Directives |
1 > Edit the Tcl timing post from "serial (2 LOC)" up to and including "PDFs at a time)", changing "threaded" to "multithreaded" throughout that span.
2 > Answer these questions from the Tcl timing post.
(a) What average time is reported for the serial version?
(b) How many PDFs do the poster's programs ever work with at a time?
(c) Which package does the script require?

Document segment |
____________________

From Mark Summerfield@m.n.summerfield@gmail.com to comp.lang.tcl on Fri May 1 07:04:08 2026

From Newsgroup: comp.lang.tcl

I created a tiny test program (65 LOC; shown at the end) to
compare timings. I did multiple timings and here're the averages:

serial (2 LOC) 2.020 sec
multiprocess (19 LOC) 1.055 sec
threaded (13 LOC) 1.061 sec

Since the difference between the multiprocess and threaded
approaches is so small and that the threaded code is simpler
and more appealing, I'm going to use the threaded version in
my programs (which only ever work with two PDFs at a time)
rCo so thank you "abu"!

#!/usr/bin/env tclsh9
# usage: time ./concurrent.tcl <s|m|t> <file1.pdf> <file2.pdf>

package require thread

proc main {} {
set pdftotext [auto_execok pdftotext]
set pdf1 [lindex $::argv 1]
set pdf2 [lindex $::argv 2]
switch [lindex $::argv 0] {
s { serial $pdftotext $pdf1 $pdf2 }
m { multiprocess $pdftotext $pdf1 $pdf2 }
t { threaded $pdftotext $pdf1 $pdf2 }
}
}

proc serial {pdftotext pdf1 pdf2} {
puts -nonewline "serial "
set tsv1 [exec $pdftotext -tsv $pdf1 - 2>@1]
set tsv2 [exec $pdftotext -tsv $pdf2 - 2>@1]
puts " tsv1=[string length $tsv1] tsv2=[string length $tsv2]"
}

proc multiprocess {pdftotext pdf1 pdf2} {
puts -nonewline multiprocess
set p1 [open "|$pdftotext -tsv $pdf1 - 2>@1" r]
try {
set p2 [open "|$pdftotext -tsv $pdf2 - 2>@1" r]
try {
fconfigure $p1 -blocking 0
fconfigure $p2 -blocking 0
set tsv1 ""

____________________

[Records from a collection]
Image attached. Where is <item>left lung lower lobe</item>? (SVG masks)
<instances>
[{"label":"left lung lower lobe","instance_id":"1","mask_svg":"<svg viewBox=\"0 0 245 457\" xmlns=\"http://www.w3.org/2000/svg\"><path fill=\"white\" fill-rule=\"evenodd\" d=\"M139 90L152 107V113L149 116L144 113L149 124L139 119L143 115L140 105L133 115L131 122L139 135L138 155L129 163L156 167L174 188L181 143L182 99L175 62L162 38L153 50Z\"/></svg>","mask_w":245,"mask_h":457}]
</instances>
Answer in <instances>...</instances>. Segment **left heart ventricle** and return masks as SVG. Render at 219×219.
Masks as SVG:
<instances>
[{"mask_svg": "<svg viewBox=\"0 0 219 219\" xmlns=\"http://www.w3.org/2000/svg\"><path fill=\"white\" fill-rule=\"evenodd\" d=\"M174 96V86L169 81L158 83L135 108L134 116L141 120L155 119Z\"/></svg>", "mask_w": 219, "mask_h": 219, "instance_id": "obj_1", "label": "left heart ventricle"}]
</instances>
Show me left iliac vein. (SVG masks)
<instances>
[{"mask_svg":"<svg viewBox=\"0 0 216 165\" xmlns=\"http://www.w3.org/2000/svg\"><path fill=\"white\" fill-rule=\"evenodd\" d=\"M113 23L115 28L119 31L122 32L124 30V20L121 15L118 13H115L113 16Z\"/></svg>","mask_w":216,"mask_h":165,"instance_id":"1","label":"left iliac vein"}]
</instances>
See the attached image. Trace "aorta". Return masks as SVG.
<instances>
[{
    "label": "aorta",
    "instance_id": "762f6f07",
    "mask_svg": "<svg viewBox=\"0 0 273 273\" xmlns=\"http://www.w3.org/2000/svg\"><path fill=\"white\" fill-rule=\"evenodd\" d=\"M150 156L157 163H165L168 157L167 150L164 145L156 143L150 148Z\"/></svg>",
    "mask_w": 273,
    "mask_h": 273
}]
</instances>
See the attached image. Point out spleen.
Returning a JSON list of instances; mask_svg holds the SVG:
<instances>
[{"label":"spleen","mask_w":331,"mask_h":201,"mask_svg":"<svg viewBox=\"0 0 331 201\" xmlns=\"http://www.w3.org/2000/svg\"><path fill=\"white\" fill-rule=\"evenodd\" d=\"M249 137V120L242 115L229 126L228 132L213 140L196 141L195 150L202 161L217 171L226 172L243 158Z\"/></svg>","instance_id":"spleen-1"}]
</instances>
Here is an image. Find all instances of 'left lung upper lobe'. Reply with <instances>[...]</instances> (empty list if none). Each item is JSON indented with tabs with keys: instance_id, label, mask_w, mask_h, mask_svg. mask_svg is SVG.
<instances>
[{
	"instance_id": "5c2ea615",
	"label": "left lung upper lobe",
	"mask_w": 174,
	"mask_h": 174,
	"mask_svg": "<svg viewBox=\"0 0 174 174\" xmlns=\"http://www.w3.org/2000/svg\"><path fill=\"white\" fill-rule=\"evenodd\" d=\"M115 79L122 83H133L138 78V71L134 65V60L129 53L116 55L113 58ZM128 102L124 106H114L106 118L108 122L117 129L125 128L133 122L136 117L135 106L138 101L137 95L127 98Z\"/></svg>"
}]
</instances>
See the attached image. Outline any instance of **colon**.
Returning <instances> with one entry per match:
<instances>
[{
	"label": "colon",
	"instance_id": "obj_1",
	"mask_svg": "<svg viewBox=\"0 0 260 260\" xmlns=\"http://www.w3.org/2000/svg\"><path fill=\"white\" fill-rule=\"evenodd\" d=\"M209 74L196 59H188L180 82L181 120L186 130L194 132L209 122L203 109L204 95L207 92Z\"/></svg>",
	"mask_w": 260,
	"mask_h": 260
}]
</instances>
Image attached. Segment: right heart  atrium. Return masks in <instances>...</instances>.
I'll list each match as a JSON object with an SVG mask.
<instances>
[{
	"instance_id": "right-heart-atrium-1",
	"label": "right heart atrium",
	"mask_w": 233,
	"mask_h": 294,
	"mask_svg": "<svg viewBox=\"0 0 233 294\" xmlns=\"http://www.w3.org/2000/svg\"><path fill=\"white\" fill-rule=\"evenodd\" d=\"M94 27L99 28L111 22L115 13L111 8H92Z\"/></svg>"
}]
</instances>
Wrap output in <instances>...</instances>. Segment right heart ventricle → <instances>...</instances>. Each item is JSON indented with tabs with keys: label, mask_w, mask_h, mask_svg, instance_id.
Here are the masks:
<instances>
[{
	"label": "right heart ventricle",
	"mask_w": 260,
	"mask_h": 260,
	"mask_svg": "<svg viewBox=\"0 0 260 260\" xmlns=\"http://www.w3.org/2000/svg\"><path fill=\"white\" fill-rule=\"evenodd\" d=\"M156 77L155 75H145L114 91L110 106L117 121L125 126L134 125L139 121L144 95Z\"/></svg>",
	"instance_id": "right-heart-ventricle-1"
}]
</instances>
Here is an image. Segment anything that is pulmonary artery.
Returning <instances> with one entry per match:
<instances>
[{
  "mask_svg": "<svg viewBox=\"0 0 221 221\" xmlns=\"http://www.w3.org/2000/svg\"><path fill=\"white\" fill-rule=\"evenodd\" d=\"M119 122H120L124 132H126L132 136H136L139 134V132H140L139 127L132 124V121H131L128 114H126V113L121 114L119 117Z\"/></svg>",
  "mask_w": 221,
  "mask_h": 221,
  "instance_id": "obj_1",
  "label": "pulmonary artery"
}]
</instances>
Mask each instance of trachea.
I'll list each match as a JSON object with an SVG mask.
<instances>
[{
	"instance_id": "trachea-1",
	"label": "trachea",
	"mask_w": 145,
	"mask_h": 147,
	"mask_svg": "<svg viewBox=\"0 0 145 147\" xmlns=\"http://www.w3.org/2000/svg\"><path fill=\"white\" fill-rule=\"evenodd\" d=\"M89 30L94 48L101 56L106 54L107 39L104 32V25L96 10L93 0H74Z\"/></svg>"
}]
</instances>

____________________

Answers to each task |
1 >
serial (2 LOC) 2.020 sec
multiprocess (19 LOC) 1.055 sec
multithreaded (13 LOC) 1.061 sec

Since the difference between the multiprocess and multithreaded
approaches is so small and that the multithreaded code is simpler
and more appealing, I'm going to use the multithreaded version in
my programs (which only ever work with two PDFs at a time)

2 >
(a) 2.020 sec
(b) Two
(c) thread